Obama is scheduled to meet with Vietnamese leaders on the side of the Asia Pacific Economic Cooperation Summit and the U.S.-ASEAN and East Asia Summits in the Philippines and Malaysia this week.
The 90 signatories to the letter included Nobel Peace Prize laureates, religious figures, academics, journalists, legislators, and human rights defenders and democracy activists from around the world.
In an accompanying statement, VCHR noted that in Vietnam, religious leaders, activists and bloggers face harassment for peacefully expressing their views and lack a legal framework to protect them, at the same time the country seeks to strengthen economic and security ties with the U.S.
It said the signatories stressed that U.S.-Vietnam relations are only sustainable if they are “founded on the mutual respect of democratic freedoms and fundamental human rights,” including the freedoms of expression, association, religion or belief and movement.
The release of Thich Quang Do would be a “truly historic gesture” that would “give Vietnam the opportunity to demonstrate its willingness for progress, and reaffirm the United States’ determination to make human rights the cornerstone of this strengthened relationship,” they said.
‘Stand with him’
Carl Gershman, president of the Washington-based National Endowment for Democracy (NED) and a signatory to the letter, told RFA Thursday that as “a great voice for religious liberty,” Do “stands for something not just for Vietnam, but for the whole world, and it's very important that we stand with him.”
He praised Do’s work on behalf of democracy, human rights and freedom of religions, adding that it is “absolutely urgent that the president use his visit to Asia to try to seek his release.”
“[This letter] helps put pressure on the [Vietnamese] government—if they want to be respected in the world, they cannot imprison people like Thich Quang Do—and it also gives hope to someone like him,” Gershman said.
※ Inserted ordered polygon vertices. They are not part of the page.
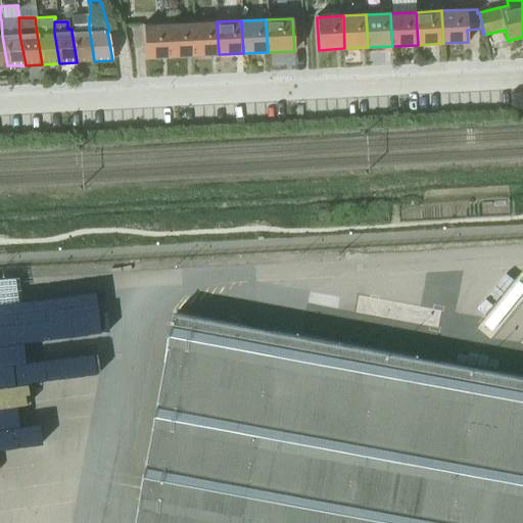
[(219,54),(217,21),(192,24),(194,56),(219,54)]
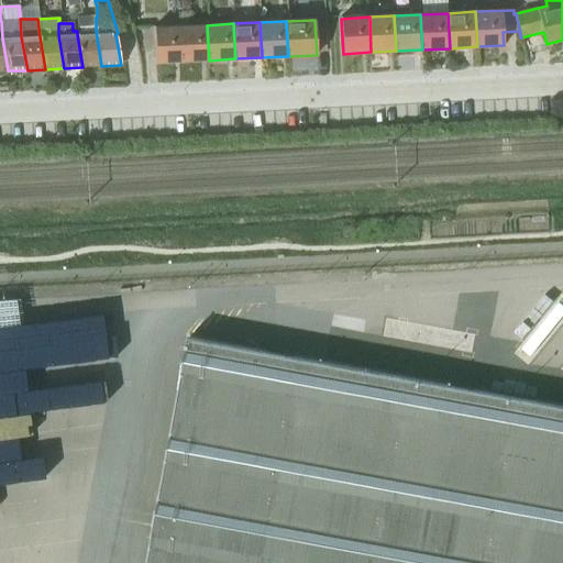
[(183,62),(209,61),(207,25),(180,26),(183,62)]
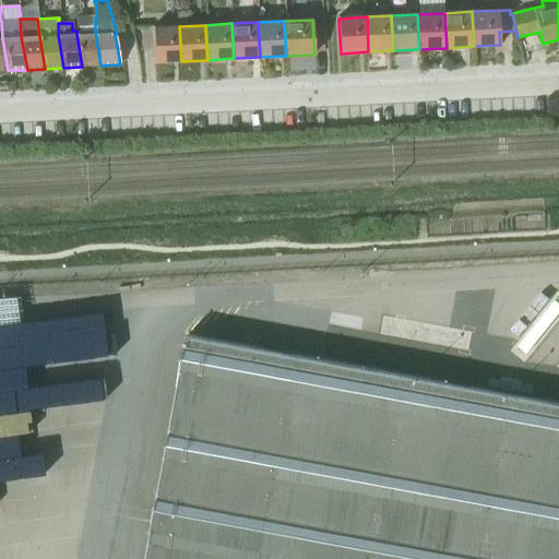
[(181,61),(179,26),(154,27),(156,62),(181,61)]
“You cannot either develop economically or have a good relationship with democratic countries if you imprison people like Thich Quang Do—it's simply inconsistent with those objectives. So if they want to continue along these lines, I think they should not only release him, but they're also going to have to open up politically.”
Activist monk
Thich Quang Do, a 16-time Nobel Peace Prize nominee, has spent more than three decades in detention for his peaceful advocacy work.
He was sent into internal exile in northern Vietnam for 10 years in 1982 for protesting the creation of a state-sponsored Buddhist Church and in 1995 was sentenced to five years in prison for organizing a rescue mission for flood victims in the Mekong Delta.
Released in 1998 due to international pressure, Do was later placed under house arrest at the Thanh Minh Zen Monastery, where his communications are monitored and he is denied freedom of movement.
Vietnam continues to “severely restrict independent religious practice, and repress individuals and religious groups it views as challenging its authority,” the congressionally mandated U.S. Commission on International Religious Freedoms (USCIRF) said in an annual report released in April.
The State Department included Vietnam on its list of Countries of Particular Concern (CPC) in 2004 but removed it from the blacklist two years later amid improving diplomatic relations, and has since ignored repeated calls from the commission to reinstate the country’s designation.
Reported by Y Lan for RFA’s Vietnamese Service. Translated by Viet Ha. Written in English by Joshua Lipes.